Abaixo postagem de Josias de Souza e entrevista de Fernando Gabeira para o Blog Bastidores do Poder

Frente parlamentar ‘anticorrupção’ faz a 1ª reunião

Será na noite desta terça (3) a primeira reunião da frente parlamentar de combate à corrupção.

 “Estamos constituindo um grupo de resistência”, afirmou Fernando Gabeira (PV-RJ), em entrevista ao blog.

O movimento nasce nas pegadas da entrevista em que Jarbas Vasconcelos (PMDB-PE) disse: “Boa parte do PMDB quer mesmo é corrupção”.

Leia abaixo o que disse Gabeira:

- Onde será o encontro?

No apartamento do [deputado] Arnaldo Jardim (PPS-SP), terça-feira à noite.

- Quantas pessoas participam?

Nesse primeiro encontro, creio que teremos entre 15 e 20 parlamentares.

- Não é pouco para um Congresso com 594 parlamentares?

Nesse caso, a qualidade vale mais do que a quantidade. Ainda que fossemos apenas três, essa resistência teria de ser feita. Experiências anteriores mostraram que podemos contar com cerca de 30 pessoas. Com o tempo esse número deve aumentar. Talvez tenhamos até que selecionar.

- Aonde pretende chegar esse grupo?

Vamos chegar a 2010.

- Fala da sucessão presidencial?

Falo da sobrevivência do Congresso. Em 2010 teremos também eleições legislativas. E a manutenção desse esquema de cooptação de apoio parlamentar pelo Executivo torna o Congresso irrelevante. No limite, põe em risco a própria democracia. É preciso fixar um contraponto à hegemonia do PMDB no Congresso.

- Porque a supremacia do PMDB é ruinosa?

No Senado, tivemos aquela crise dramática envolvendo o Renan [Calheiros]. Agora, montou-se um esquema que representa a volta de tudo aquilo. Na Câmara, a ascensão do PMDB, numa parceria com o PT, representa o continuísmo sem nenhuma perspectiva de melhoria. A combinação desses elementos afasta ainda mais o Congresso da opinião pública.

- O que fará o grupo?

A tarefa principal é organizar a resistência contra a corrupção. Há dois tipos de corrupção: a que já se consumou e a que ainda vai se consumar. Minha tese é a de que, sem negligenciar os escândalos conhecidos, temos de priorizar a corrupção que está por vir.

- Como fazer?

O primeiro passo é abrir uma luta intensa pela transparência. De saída, queremos votar o projeto que institui o voto aberto no Legislativo. Foi aprovado em primeiro turno. E os líderes não permitem que a votação se conclua. Podemos ser derrotados, mas é preciso votar. Impedir a votação é um gesto autoritário.

● **Atividades propostas**:
- A) Reproduza o trecho da entrevista sobre a frente anticorrupção que começa em "A tarefa principal" e termina em "- Como fazer?".
- B) Indique se cada afirmação concorda com a entrevista sobre a frente anticorrupção, respondendo sim ou não e citando as palavras do texto que decidem a questão: (i) O primeiro encontro acontecerá no apartamento de Arnaldo Jardim. (ii) Gabeira espera mais de 30 parlamentares no primeiro encontro. (iii) O projeto que institui o voto aberto no Legislativo já foi aprovado em primeiro turno.
- C) Escreva a continuação da entrevista sobre a frente anticorrupção a partir do ponto em que ela termina.
Os dados não têm relação com a entrevista sobre a frente anticorrupção.

● **Dados fornecidos**:
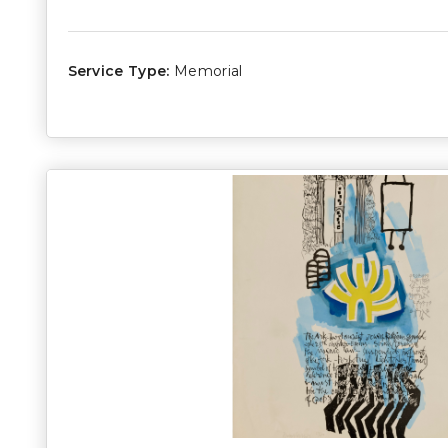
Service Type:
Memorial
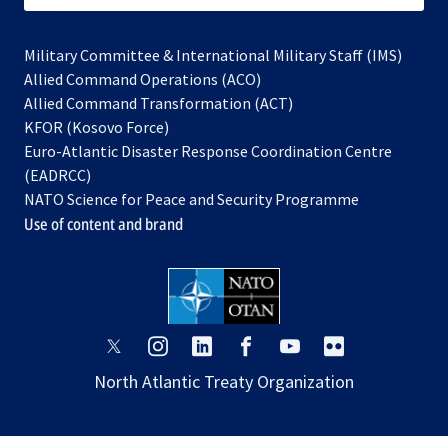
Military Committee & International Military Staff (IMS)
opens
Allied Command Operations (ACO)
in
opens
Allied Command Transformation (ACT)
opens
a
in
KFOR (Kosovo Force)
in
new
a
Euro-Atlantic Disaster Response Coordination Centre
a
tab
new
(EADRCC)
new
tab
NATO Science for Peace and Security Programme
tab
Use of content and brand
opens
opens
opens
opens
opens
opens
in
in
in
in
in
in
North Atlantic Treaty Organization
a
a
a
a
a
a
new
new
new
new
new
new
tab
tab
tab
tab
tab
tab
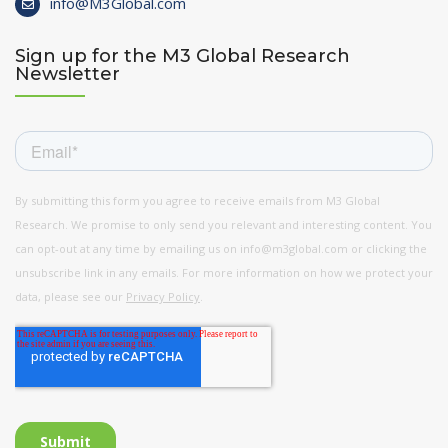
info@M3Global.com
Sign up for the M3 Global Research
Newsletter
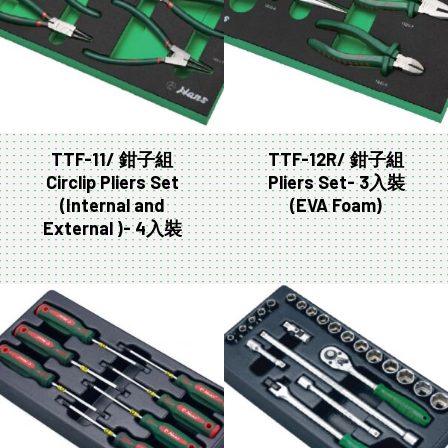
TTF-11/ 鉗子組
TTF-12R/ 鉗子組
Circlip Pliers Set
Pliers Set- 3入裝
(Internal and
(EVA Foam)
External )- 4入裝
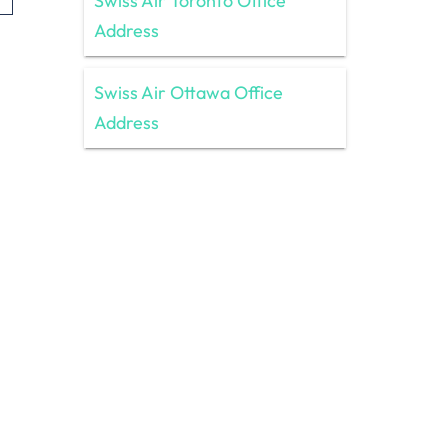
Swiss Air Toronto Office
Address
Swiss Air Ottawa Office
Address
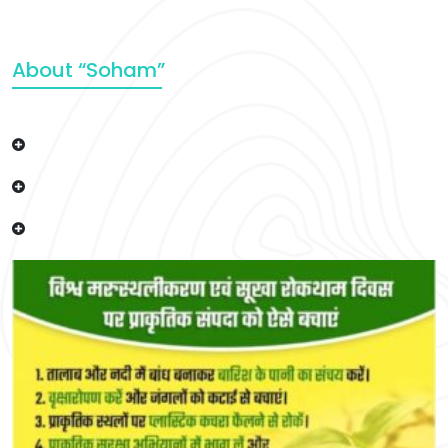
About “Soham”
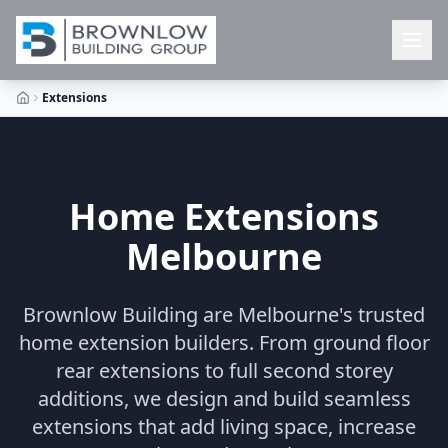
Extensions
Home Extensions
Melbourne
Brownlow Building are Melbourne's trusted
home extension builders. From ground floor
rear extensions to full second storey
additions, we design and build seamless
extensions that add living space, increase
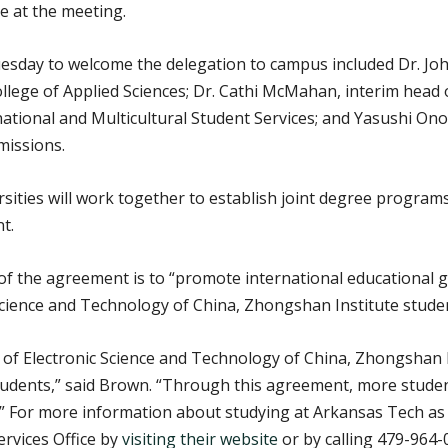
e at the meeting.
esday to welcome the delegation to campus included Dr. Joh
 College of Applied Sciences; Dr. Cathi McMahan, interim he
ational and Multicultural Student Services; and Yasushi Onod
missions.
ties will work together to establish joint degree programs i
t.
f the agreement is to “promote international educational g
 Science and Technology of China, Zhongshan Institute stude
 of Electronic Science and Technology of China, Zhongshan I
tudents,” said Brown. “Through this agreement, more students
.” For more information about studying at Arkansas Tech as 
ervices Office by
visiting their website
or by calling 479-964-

---

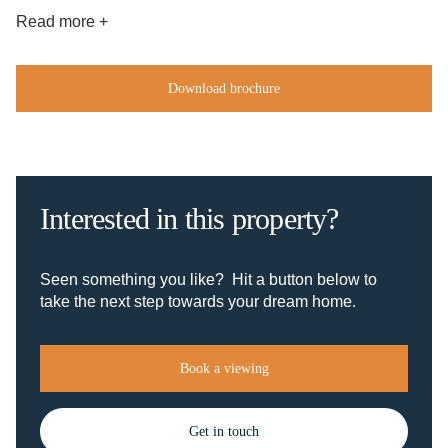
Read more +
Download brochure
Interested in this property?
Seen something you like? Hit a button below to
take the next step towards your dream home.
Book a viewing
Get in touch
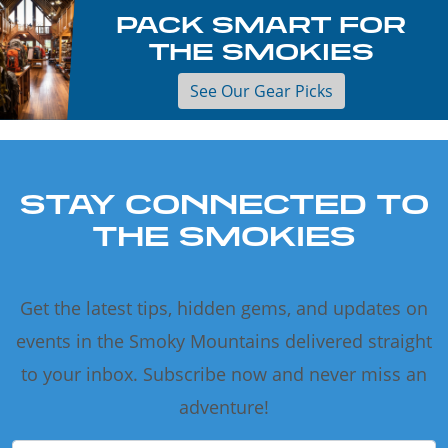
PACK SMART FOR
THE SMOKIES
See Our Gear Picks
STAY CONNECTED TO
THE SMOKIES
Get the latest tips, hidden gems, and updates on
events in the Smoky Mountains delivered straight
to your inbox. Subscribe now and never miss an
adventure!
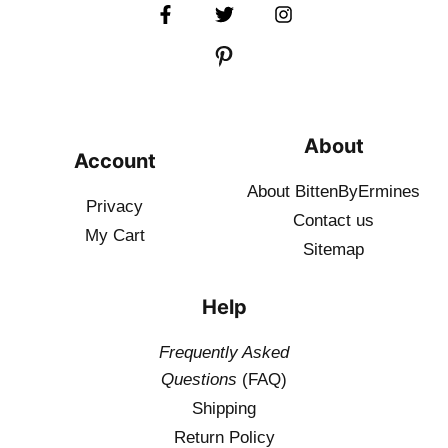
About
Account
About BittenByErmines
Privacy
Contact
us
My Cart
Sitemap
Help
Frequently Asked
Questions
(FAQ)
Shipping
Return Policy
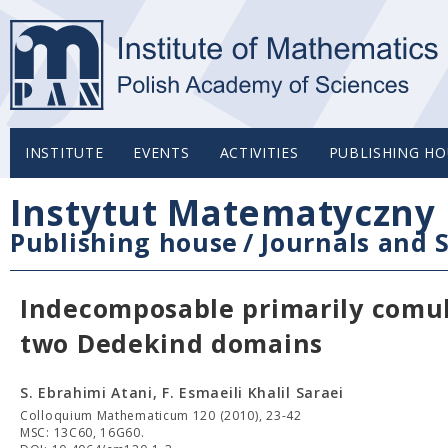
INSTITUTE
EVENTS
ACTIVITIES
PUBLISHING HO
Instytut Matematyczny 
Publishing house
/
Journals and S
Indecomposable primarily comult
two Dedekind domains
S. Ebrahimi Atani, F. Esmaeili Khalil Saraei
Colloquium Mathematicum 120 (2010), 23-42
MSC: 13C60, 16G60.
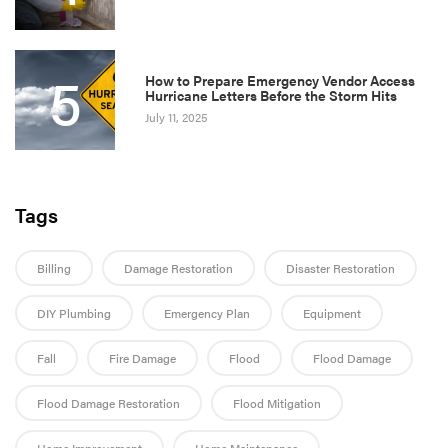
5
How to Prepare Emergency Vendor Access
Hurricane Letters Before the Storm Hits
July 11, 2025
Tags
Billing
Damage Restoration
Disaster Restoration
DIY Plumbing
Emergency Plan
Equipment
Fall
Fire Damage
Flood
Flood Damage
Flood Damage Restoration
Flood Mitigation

● **Respostas das atividades**:
- A)
A tarefa principal é organizar a resistência contra a corrupção. Há dois tipos de corrupção: a que já se consumou e a que ainda vai se consumar. Minha tese é a de que, sem negligenciar os escândalos conhecidos, temos de priorizar a corrupção que está por vir.

- Como fazer?

- B)
(i) Sim: "No apartamento do [deputado] Arnaldo Jardim (PPS-SP), terça-feira à noite."
(ii) Não: "Nesse primeiro encontro, creio que teremos entre 15 e 20 parlamentares."
(iii) Sim: "Foi aprovado em primeiro turno."

- C)
- Voto aberto ajuda a cassar transgressores, mas como impedir as transgressões?

Primeiro, vamos defender o fim do foro privilegiado. É uma distorção que, além de limitar a punição de crimes, atrai para a política os criminosos em busca de proteção. No mais é insistir na transparência.

- Como assim?

A partir de um tropeço da maioria, tivemos um avanço na Câmara.

- Qual foi o tropeço e o avanço?

Eles erraram ao eleger o Edmar Moreira [suspenso do DEM] para a Corregedoria. Ele teve 354 votos. E não ouvi ninguém dizer no microfone: ‘Eu me equivoquei’. Verificou-se que 80% da verba de gabinete do Edmar [R$ 15 mil por mês] se referiam a notas fiscais de serviço de segurança, área de atuação das empresas dele. Decidiu-se abrir todos os gastos na internet. O que vai coibir a repetição desse tipo de procedimento. Agora, precisamos exigir que o Senado faça o mesmo.

- E quanto ao Executivo?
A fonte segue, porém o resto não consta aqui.